A tuyere or tuyère (; ) is a tube, nozzle or pipe through which air is blown into a furnace or hearth.  

Air or oxygen is injected into a hearth under pressure from bellows or a blowing engine or other devices. This causes the fire to be hotter in front of the blast than it would otherwise have been, enabling metals to be smelted or melted or made hot enough to be worked in a forge, though these are blown only with air. This applies to any process where a blast is delivered under pressure to make a fire hotter.  

The term (like many technical terms relating to ironmaking) was introduced to England from French with the new technology of the blast furnace and finery forge in around 1500, and was sometimes anglicised as tue-iron or tue iron.  

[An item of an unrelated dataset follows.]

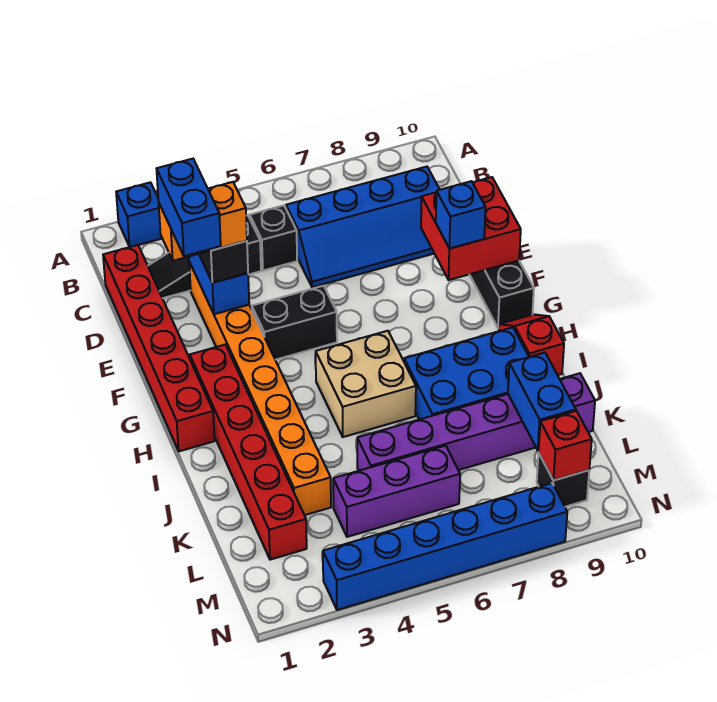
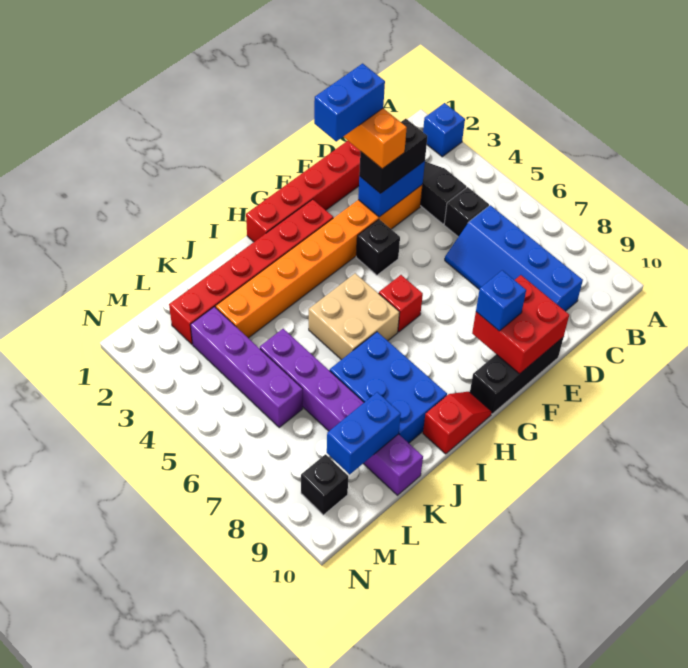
black 1x2 brick [252,286,337,360] -> black 1x1 brick [356,219,400,275]
purple 1x3 brick [333,446,460,537] -> purple 1x4 brick [191,307,303,427]
red 1x1 brick [539,411,592,480] -> red 1x1 brick moved to [379,275,423,332]
blue 1x6 brick [323,483,567,610] -> none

Following the introduction of hot blast, tuyeres are often water-cooled.

Examples

 A bloomery normally had one tuyere.  
 Early blast furnaces also had one tuyere, but were fed from bellows perhaps 12 feet (3.7m) long operated by a waterwheel.  During the Industrial Revolution, the blast began to be provided using steam engines, initially Watt engines working blowing cylinders. Improvements in foundry practice enabled gas-tight cast iron pipes to be produced, enabling one engine to deliver blast to several sides of a furnace, through multiple tuyeres.  
 A finery forge contained finery and chafery hearths, usually one of the latter and one to three of the former.  Each hearth was equipped with its own set of bellows, blowing into it through a tuyere.  
 The blacksmith's hearth at their forge has a tuyere, often blown by foot-operated bellows.  
 Tuyeres were also used in smelting lead and copper in smeltmills.  
 Modern blast furnaces may have up to 42 tuyeres, through which the hot blast is injected in the furnace. They are usually made from copper and cooled with a water jacket to withstand the extreme temperatures.